Auf dem Prüfstand

von Redaktion

Bundeskabinett berät über Irak-Mandat

Berlin – Die neue Bundesregierung aus SPD, Grünen und FDP will den Einsatz deutscher Soldaten im Irak mit einem veränderten Mandat um neun Monate verlängern. Nachdem die Bundeswehr ihre Aufklärungsflüge im syrischen Luftraum bereits eingestellt hat, soll das Land als Einsatzgebiet nun auch formal ausgeschlossen werden. Die Obergrenze von 500 Soldaten solle aber bis zum 31. Oktober 2022 erhalten werden, heißt es in einem Schreiben von Außenministerin Annalena Baerbock (Grüne) und Verteidigungsministerin Christine Lambrecht (SPD) an die Fraktionsvorsitzenden im Bundestag. Das Bundeskabinett will sich heute in Berlin mit dem Mandatsentwurf befassen.
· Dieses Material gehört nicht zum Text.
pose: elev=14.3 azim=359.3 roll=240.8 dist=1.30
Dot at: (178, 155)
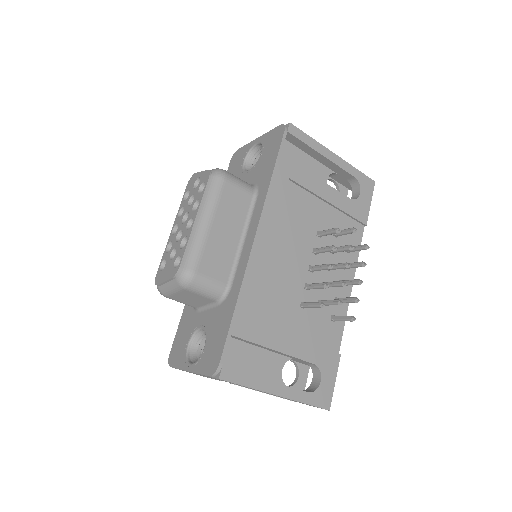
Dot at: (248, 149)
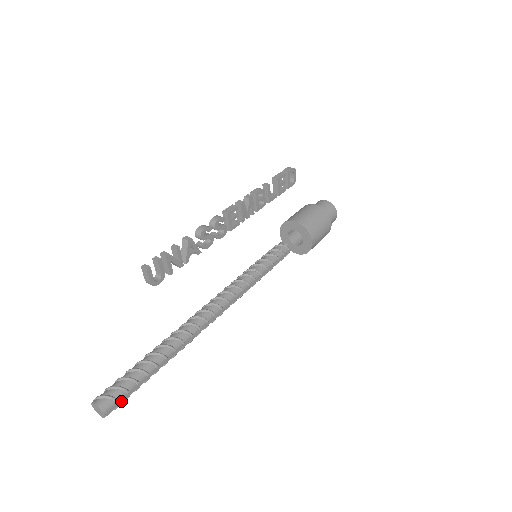
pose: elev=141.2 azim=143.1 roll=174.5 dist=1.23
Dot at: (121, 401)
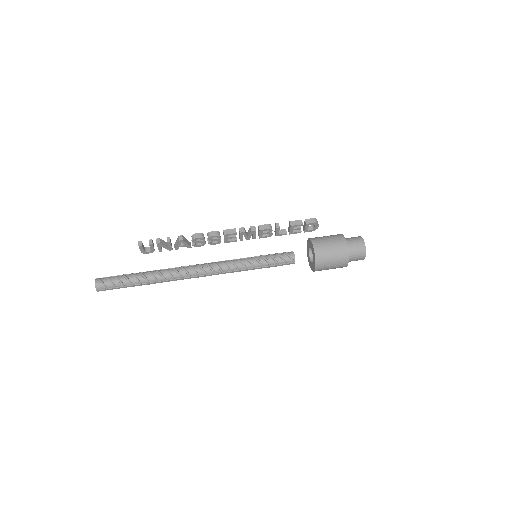
Dot at: (109, 289)
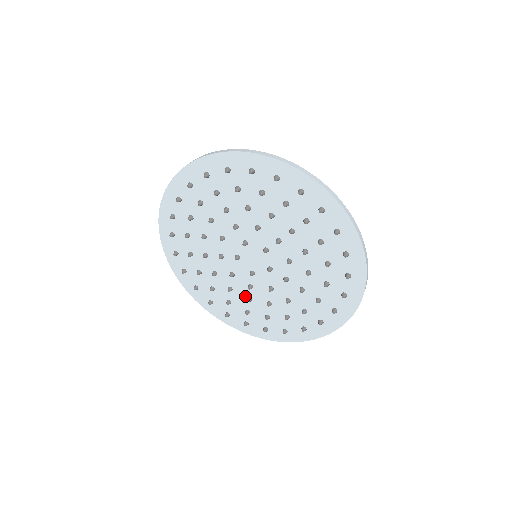
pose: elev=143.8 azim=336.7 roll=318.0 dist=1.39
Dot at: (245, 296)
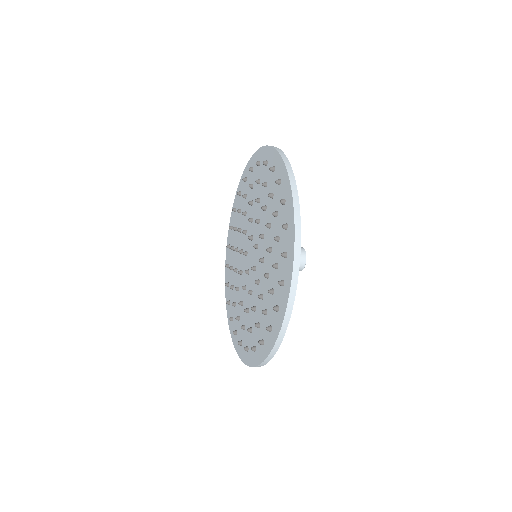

Die Bundeswehr leistet im Irak einen Beitrag zum Kampf gegen die Terrormiliz Islamischer Staat (IS). „Die volatile Sicherheitslage bleibt insbesondere durch die fortwährende Bedrohung durch den IS angespannt. Die weiterhin asymmetrischen Aktionen von IS-Kräften bedeuten eine erhebliche Herausforderung für die Stabilisierung und den Wiederaufbau der vom IS befreiten Gebiete“, heißt es in dem Schreiben der Ministerinnen. „Die Bedrohung durch die Terrororganisation behält ihren grenzüberschreitenden Charakter.“ Die irakischen Partner hätten ihren Wunsch nach weiterer deutscher Unterstützung bekräftigt.